A hiatal hernia is a condition where the upper part of your stomach pushes through your diaphragm into your chest.

One of the main symptoms you may experience is acid reflux. This condition can cause pain and discomfort during and after eating certain foods.

By choosing foods that don’t produce much acid, you can lessen this symptom. Here’s some information about what foods you should avoid, what foods you should eat, and other lifestyle tips for dealing with a hiatal hernia.

The foods and beverages you should avoid are the same ones you’d want to skip if you had gastroesophageal reflux disease (GERD).

These foods include:

  • onions and garlic
  • certain citrus fruits such as limes and oranges
  • tomatoes and tomato-based foods, such as salsa and spaghetti sauce
  • spicy foods
  • fried foods
  • foods high in sodium
  • cocoa and chocolate
  • peppermint and mint

Beverages to avoid include:

  • alcohol, such as wine, beer, and spirits
  • coffee
  • caffeinated teas
  • carbonated drinks, such as seltzer water and soda
  • whole milk

There are still plenty of good foods that won’t produce as much acid in your stomach. Many whole foods, for example, are good options because they aren’t processed. This means they contain more fiber, which can help with acid reflux.

Try eating:

  • non-citrus fruits, such as apples, pears, melons, and berries
  • vegetables, such as artichokes, carrots, sweet potatoes, asparagus, squash, green beans, leafy greens, and peas
  • whole grains
  • nuts and seeds, like almonds and chia seeds
  • lean protein
  • yogurt
  • plant-based milks, like soy or almond milk
  • certain juices, like aloe vera, carrot, or cabbage juice

Even the way you cook and eat your foods can make a difference. People who experience heartburn should try to prepare their foods in healthy ways. For example, fried foods can trigger heartburn. Also, eating too much at one time may also make your symptoms worse.

Some tips:

  • Cook with healthy fats, like avocado, coconut, and olive oils.
  • Eat whole foods whenever possible. The fiber content of these foods should help with your acid reflux. Also, the less processed the food is, the better.
  • Eat small meals every few hours instead of three large meals during the day.
  • Add probiotic foods to your diet. Cultured vegetables, like pickles, are a tasty option. Yogurt, kefir, and kombucha are other good choices. Taking a probiotic supplement is also an option.
  • Drink plain water. It’s the best beverage you can drink. You should aim to drink eight glasses of water per day. Try adding lemon to your water for additional acid-lowering power. Lemon is a fruit that, although acidic outside the body, is metabolized to have alkaline byproducts.
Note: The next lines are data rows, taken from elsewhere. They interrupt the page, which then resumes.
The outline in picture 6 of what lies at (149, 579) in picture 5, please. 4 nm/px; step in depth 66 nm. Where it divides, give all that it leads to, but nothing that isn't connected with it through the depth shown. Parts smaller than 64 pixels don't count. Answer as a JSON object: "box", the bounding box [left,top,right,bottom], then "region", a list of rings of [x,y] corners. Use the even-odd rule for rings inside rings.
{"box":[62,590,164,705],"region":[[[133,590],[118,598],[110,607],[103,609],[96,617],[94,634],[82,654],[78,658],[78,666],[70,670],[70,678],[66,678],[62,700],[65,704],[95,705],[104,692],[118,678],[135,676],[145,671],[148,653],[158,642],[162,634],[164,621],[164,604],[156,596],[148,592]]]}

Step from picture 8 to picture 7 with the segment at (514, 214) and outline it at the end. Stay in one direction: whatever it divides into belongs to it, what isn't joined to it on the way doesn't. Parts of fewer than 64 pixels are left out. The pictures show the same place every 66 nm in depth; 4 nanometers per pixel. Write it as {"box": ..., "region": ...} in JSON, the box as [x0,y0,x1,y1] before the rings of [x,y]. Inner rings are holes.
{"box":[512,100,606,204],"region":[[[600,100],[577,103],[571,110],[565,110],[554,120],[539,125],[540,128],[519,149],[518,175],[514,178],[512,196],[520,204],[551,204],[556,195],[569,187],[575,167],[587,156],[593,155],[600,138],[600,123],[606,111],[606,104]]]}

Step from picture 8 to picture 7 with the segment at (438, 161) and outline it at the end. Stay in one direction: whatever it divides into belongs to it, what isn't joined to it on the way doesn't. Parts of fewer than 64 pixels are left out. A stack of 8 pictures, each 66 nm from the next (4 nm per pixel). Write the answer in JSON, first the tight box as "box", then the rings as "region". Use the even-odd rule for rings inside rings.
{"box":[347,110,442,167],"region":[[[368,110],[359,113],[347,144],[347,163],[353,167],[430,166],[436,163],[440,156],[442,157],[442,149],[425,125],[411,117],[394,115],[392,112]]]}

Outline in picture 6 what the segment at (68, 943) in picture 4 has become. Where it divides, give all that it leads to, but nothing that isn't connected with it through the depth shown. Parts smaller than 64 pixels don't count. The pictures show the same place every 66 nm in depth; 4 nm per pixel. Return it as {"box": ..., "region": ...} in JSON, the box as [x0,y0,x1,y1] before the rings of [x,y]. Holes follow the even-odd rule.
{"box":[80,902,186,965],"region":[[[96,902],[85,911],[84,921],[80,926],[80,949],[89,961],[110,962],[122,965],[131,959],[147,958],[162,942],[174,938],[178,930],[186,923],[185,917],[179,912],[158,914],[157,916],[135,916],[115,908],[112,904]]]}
Beyond food, there are many things you can do to help prevent and deal with acid reflux from your hiatal hernia:

  • Don’t lie down after eating. Try to wait at least two or three hours before going to bed after dinner.
  • You may want to elevate the head of your bed about 6 inches in order to sleep more comfortably.
  • Work with your doctor to reach a healthy weight if you’re overweight.
  • If you smoke, stop. Visit Smokefree.gov or call 800-QUIT-NOW to create your quit plan.
  • Skip tight-fitting clothes, which can make your heartburn worse.
  • Ask your doctor about over-the-counter (OTC) or prescription medications that may reduce the acid in your stomach. Some OTC suggestions include probiotics and digestive enzymes.
  • Eat in a calm and relaxing place. Avoid standing up while eating.
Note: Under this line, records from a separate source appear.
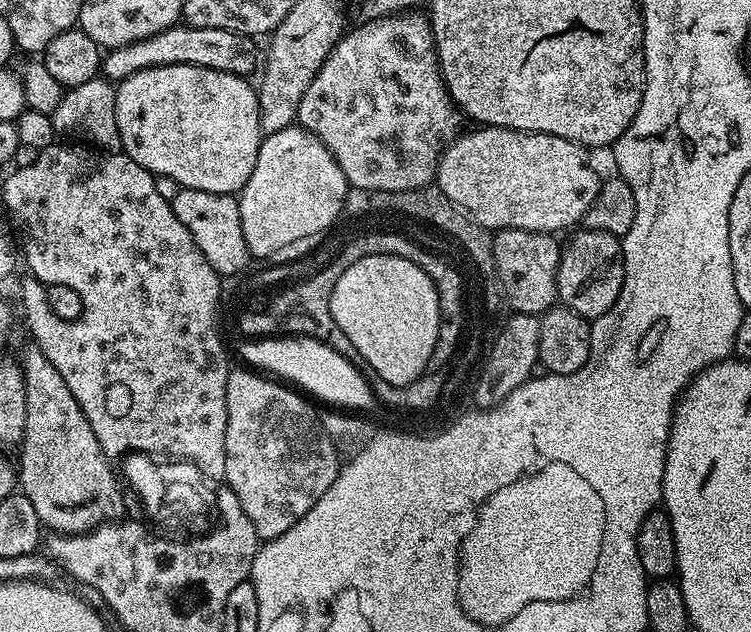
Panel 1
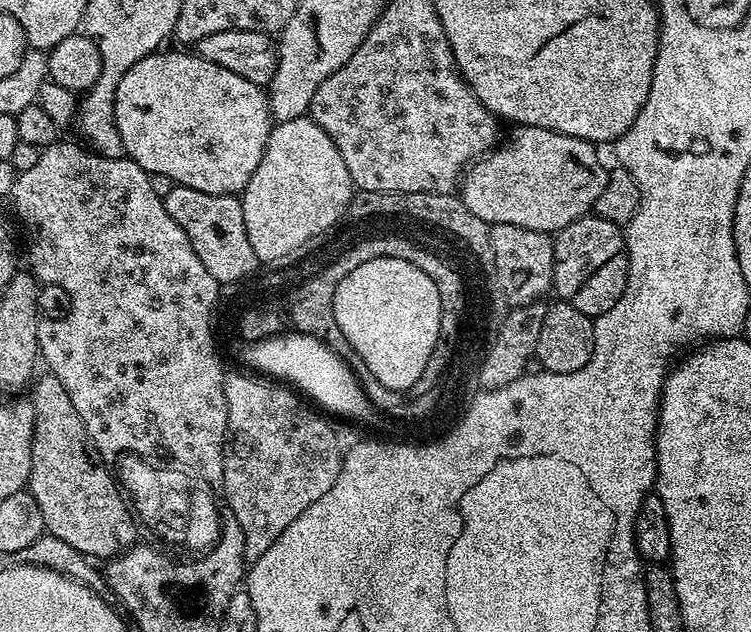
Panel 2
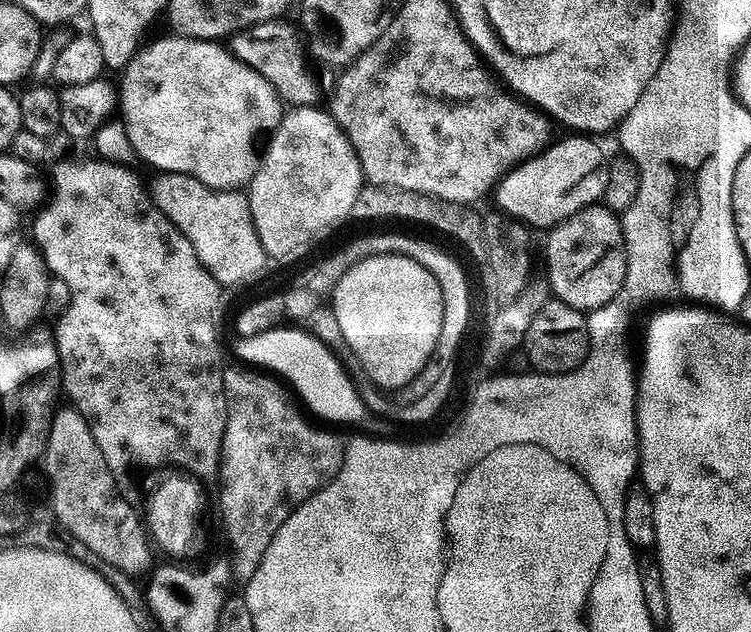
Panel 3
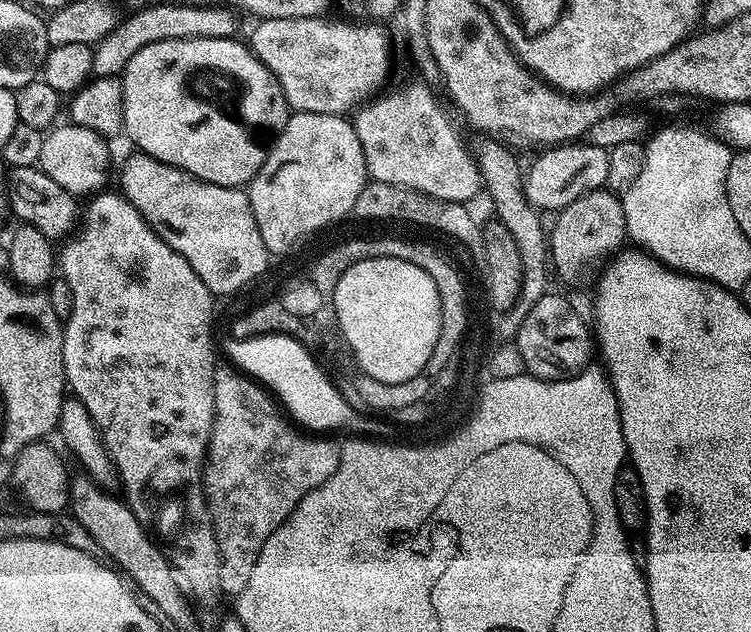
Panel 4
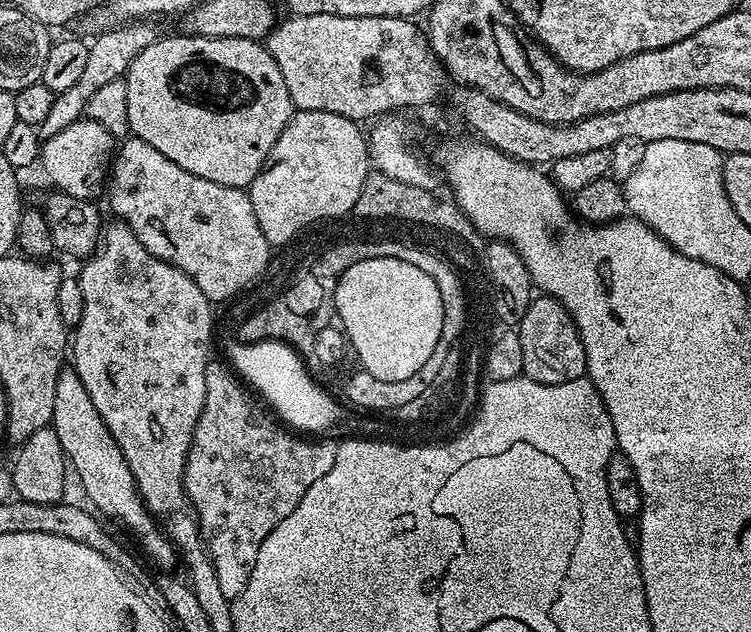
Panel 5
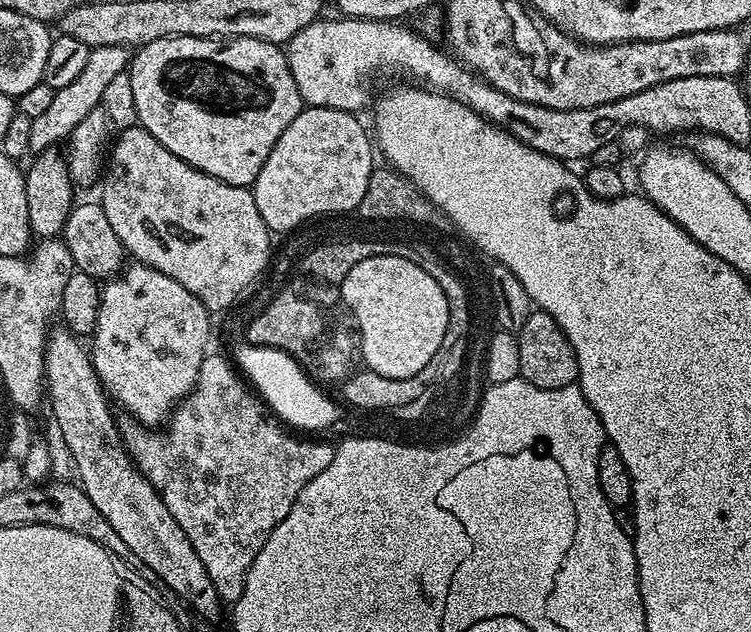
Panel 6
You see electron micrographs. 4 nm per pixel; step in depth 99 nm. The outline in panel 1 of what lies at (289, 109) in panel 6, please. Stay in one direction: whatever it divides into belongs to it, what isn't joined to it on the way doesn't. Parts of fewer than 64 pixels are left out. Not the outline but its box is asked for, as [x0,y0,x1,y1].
[115,64,262,196]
Changing the foods you eat may help with acid reflux caused by a hiatal hernia. If you’re having trouble figuring out your triggers, consider keeping a food diary.

Not everyone has the same triggers for acid reflux, so keeping a food journal and noting any symptoms can be helpful. Certain foods that bother one person may not affect someone else. Write down what you’ve eaten and how it makes you feel. After a few weeks, you may be able to observe patterns and figure out which foods are causing your symptoms.